Passaggio a Livello: Un Presidente non per caso
02 febbraio 2015
Ubaldo Pacella
Una cosa è certa, è stato eletto alla Presidenza della Repubblica un galant’uomo integerrimo. Sergio Mattarella politico schivo quanto rigoroso e inflessibile nel merito e nel metodo con il quale ha affrontato, in passato, ogni incarico che gli era stato affidato, sino a quello di giudice costituzionale. Dignità, riserbo uniti ad una visione della politica di chiara matrice cattolica, intesa come azione pratica per il bene di tutti. Solidità morale espressa già nelle prime parole dopo la sua elezione nel pensiero rivolto ai problemi e alle priorità di tutti gli italiani, che non sono di certo - mi viene da aggiungere - quelle della politica nostrana.
Il percorso nemmeno troppo accidentato che ha condotto alla sua elezione è una cronaca da riannodare con pazienza, nella quale contano forse più i fatti nella loro essenzialità che i troppi retroscena che fanno da contorno ad ogni scelta o azione che si determina nel nostro Paese, in particolare all’interno della politica. Decenni di tatticismo spregiudicato, di menzogne oscurate e verità non dette hanno lasciato in ogni commentatore, al pari del cittadino più attento il sapore amaro di ricostruire ciò che non si conosce, partendo dall’assunto che le apparenze nascondono, inevitabilmente, una menzogna indicibile. È sufficiente per questo, percorrere a volo d’uccello commenti, ricostruzioni e analisi offerti da tutti i mass media da sabato mattina ad oggi. Vorrei riflettere, invece, su come si è dipanato il filo di un confronto che appare sufficientemente lontano da quelle estenuanti trattative politico-sindacali che nella storia della Repubblica si sono più volte intrecciate con le decisioni importanti e le nomine cruciali per l’elevato grado di responsabilità loro affidato.
La segreteria del Partito Democratico, condotta da Renzi con un’innegabile padronanza, ha scandito tempi e modi assai chiari del confronto con tutte le altre rappresentanze parlamentari. Ogni commentatore riconosce a Matteo Renzi Presidente del Consiglio e segretario del maggior partito di governo il merito e l’abilità di un’elezione senza traumi, il tutto magari a denti stretti perché il “ragazzo” fiorentino con i suoi modi irriverenti, una tracotante dialettica non può che infastidire un sistema paludato, quanto ottuso e conformista come quello del giornalismo politico Italiano.
Ritengo che vi sia tra la vetusta classe dirigente dei partiti e i loro dispensatori di notizie - che siano quotidiani o talk show - una sudditanza inevitabilmente clientelare, costruita magari su reciproci scambi di favore o di presunte notizie, che li piega all’interesse di questo o quel gruppo occorrente.

☆ ☆ ☆

### [COSA FARE]
(a) Ricopia il passo dell'articolo sull'elezione di Sergio Mattarella che comincia con "La segreteria del" e prosegue fino a "giornalismo politico Italiano.".
(b) Converti in un elenco numerato soltanto le righe dei record che vanno da quella con "pour un Entretien" fino a quella con "clôtures en treillis rigide sont recommandées", entrambe incluse, tralasciando le righe vuote.

### [MATERIALE FORNITO]
☆ ☆ ☆

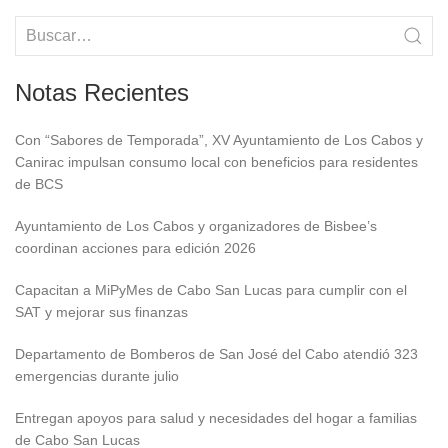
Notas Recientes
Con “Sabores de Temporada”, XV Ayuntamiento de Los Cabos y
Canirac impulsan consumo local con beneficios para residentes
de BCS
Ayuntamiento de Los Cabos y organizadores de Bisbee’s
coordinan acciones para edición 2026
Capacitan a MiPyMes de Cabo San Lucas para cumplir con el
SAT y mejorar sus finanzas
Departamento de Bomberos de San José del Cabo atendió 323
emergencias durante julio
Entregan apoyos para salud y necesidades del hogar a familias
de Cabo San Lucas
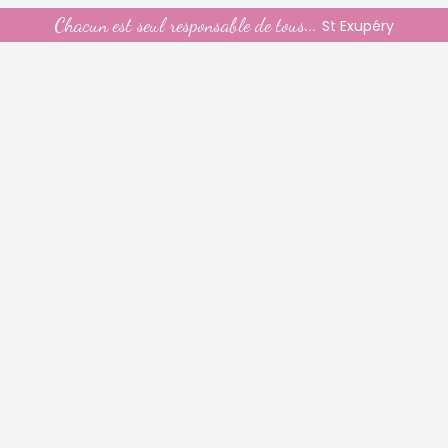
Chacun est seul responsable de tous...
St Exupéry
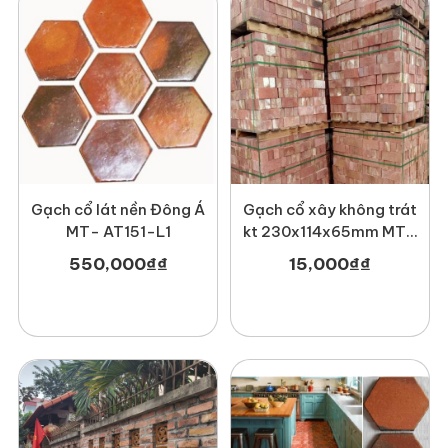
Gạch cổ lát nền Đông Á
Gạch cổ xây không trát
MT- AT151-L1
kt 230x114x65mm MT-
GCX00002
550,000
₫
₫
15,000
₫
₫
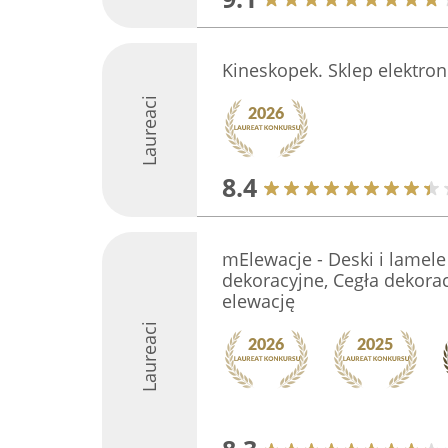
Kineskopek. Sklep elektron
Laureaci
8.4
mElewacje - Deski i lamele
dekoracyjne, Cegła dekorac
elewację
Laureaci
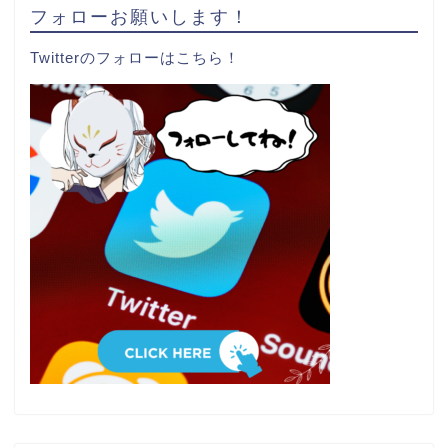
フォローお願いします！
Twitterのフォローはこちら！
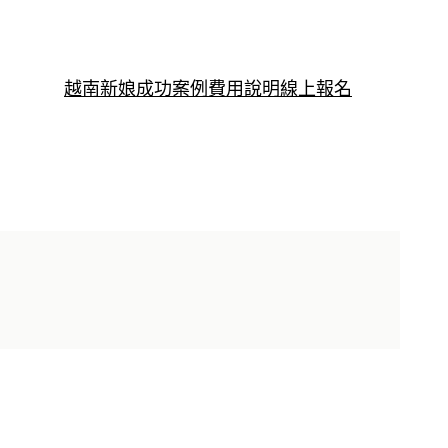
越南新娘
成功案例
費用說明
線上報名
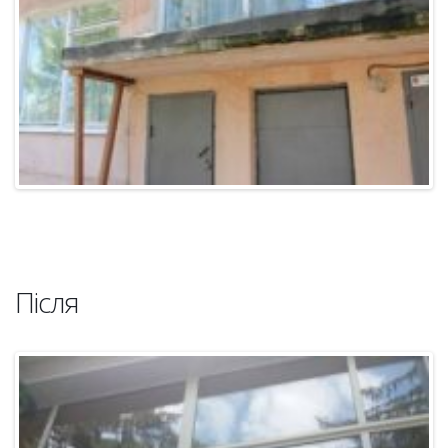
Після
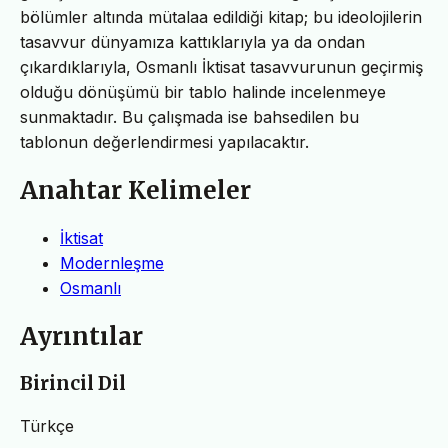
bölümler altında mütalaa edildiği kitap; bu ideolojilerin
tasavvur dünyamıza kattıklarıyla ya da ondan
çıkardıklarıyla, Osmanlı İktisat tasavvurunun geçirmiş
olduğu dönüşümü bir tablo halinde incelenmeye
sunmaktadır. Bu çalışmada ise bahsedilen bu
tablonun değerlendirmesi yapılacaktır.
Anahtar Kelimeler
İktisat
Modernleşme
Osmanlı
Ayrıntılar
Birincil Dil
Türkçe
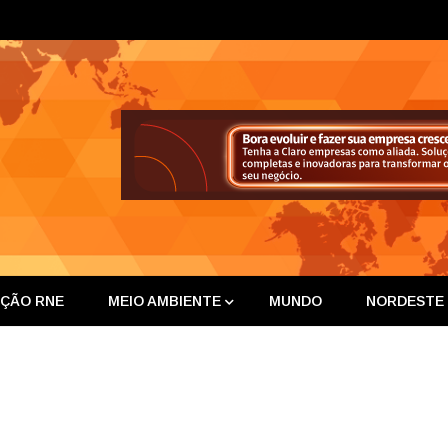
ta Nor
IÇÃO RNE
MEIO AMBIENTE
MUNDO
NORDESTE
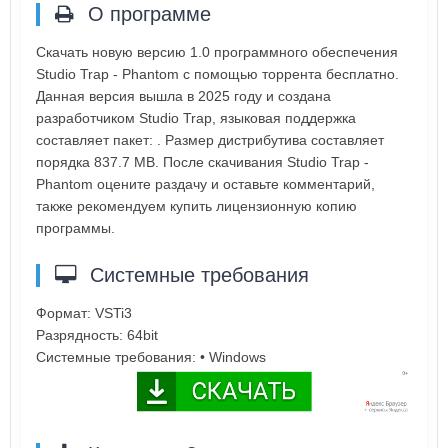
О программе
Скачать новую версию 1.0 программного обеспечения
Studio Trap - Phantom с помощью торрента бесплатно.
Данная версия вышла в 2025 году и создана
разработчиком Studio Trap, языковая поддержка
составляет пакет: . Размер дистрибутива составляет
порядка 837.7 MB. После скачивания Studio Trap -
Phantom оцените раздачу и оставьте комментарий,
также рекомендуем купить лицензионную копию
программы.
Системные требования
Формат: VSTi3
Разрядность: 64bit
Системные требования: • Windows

☆ ☆ ☆

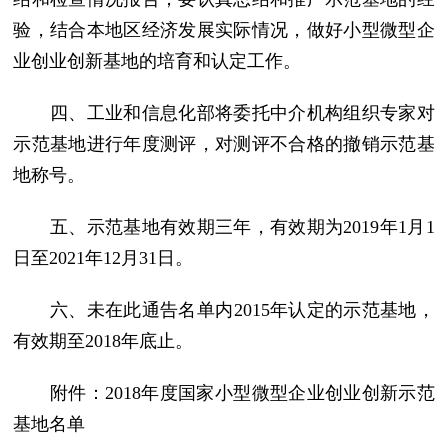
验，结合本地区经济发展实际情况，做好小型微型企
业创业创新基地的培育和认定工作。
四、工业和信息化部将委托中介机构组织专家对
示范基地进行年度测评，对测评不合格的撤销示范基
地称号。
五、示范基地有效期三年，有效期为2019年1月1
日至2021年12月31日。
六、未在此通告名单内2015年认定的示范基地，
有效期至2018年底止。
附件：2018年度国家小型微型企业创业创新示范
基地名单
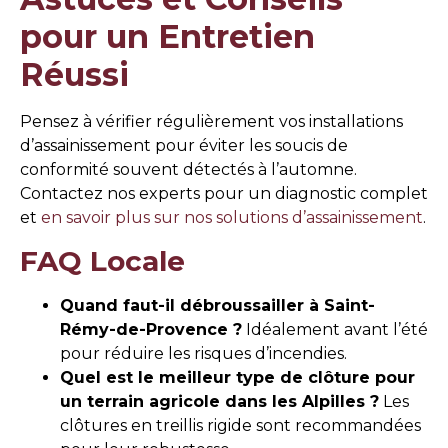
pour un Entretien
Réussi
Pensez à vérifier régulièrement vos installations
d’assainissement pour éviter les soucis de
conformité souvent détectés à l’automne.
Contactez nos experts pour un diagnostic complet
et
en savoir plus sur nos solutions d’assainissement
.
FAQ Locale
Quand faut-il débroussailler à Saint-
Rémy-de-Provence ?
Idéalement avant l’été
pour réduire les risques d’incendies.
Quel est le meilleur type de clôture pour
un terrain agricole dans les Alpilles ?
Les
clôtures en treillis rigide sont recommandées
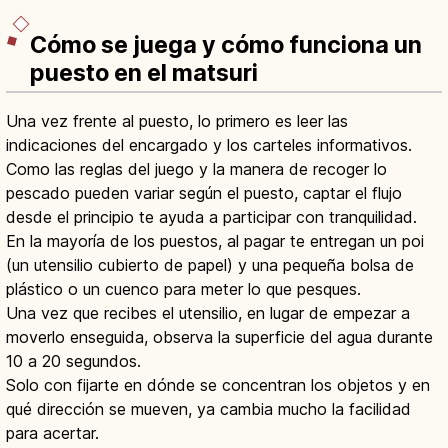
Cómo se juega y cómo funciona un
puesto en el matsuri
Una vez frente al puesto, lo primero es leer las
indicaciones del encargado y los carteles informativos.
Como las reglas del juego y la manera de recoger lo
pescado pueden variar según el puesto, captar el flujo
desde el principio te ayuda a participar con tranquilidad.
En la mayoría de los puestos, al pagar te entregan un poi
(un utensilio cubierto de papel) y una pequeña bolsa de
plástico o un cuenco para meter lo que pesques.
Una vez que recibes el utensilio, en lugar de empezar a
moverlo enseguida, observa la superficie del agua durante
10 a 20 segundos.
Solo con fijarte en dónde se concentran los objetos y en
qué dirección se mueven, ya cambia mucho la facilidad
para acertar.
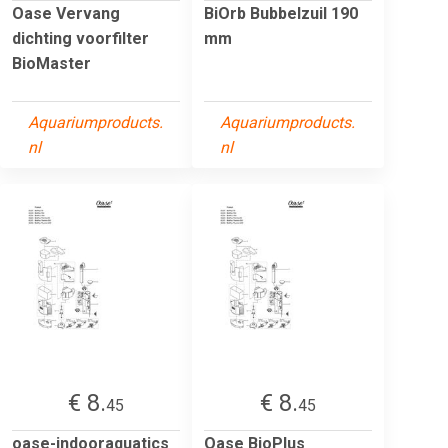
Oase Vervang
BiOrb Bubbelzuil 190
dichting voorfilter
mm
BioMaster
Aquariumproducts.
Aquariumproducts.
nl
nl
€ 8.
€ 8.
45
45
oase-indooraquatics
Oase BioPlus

☆ ☆ ☆

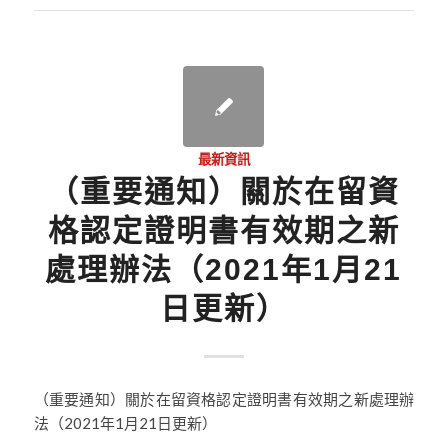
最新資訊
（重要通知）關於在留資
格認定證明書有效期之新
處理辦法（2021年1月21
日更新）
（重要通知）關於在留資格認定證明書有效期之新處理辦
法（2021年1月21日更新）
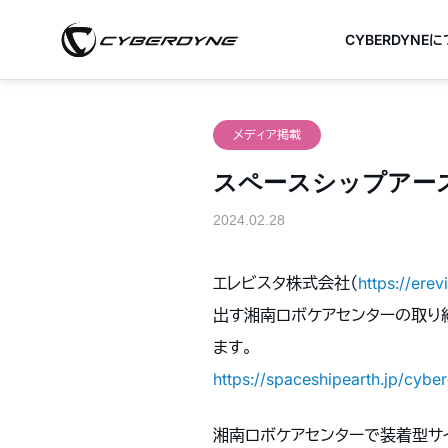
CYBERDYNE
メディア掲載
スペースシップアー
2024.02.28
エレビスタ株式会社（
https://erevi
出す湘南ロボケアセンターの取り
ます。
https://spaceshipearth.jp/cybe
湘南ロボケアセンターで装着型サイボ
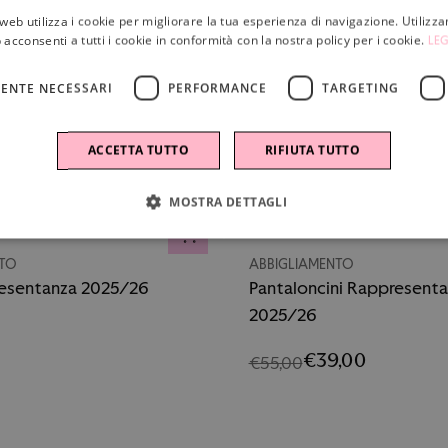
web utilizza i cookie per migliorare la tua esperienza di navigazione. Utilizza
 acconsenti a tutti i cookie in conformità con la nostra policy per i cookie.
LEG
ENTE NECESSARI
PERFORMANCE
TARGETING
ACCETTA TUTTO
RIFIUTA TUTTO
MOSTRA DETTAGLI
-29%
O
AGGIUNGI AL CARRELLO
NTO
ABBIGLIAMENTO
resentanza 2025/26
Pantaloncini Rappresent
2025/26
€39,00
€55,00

☆ ☆ ☆

### [RISPOSTE NUMERATE]
(a)
La segreteria del Partito Democratico, condotta da Renzi con un’innegabile padronanza, ha scandito tempi e modi assai chiari del confronto con tutte le altre rappresentanze parlamentari. Ogni commentatore riconosce a Matteo Renzi Presidente del Consiglio e segretario del maggior partito di governo il merito e l’abilità di un’elezione senza traumi, il tutto magari a denti stretti perché il “ragazzo” fiorentino con i suoi modi irriverenti, una tracotante dialettica non può che infastidire un sistema paludato, quanto ottuso e conformista come quello del giornalismo politico Italiano.

(b)
1. pour un Entretien
2. Réussi
3. Pensez à vérifier régulièrement vos installations
4. d’assainissement pour éviter les soucis de
5. conformité souvent détectés à l’automne.
6. Contactez nos experts pour un diagnostic complet
7. et
8. en savoir plus sur nos solutions d’assainissement
9. .
10. FAQ Locale
11. Quand faut-il débroussailler à Saint-
12. Rémy-de-Provence ?
13. Idéalement avant l’été
14. pour réduire les risques d’incendies.
15. Quel est le meilleur type de clôture pour
16. un terrain agricole dans les Alpilles ?
17. Les
18. clôtures en treillis rigide sont recommandées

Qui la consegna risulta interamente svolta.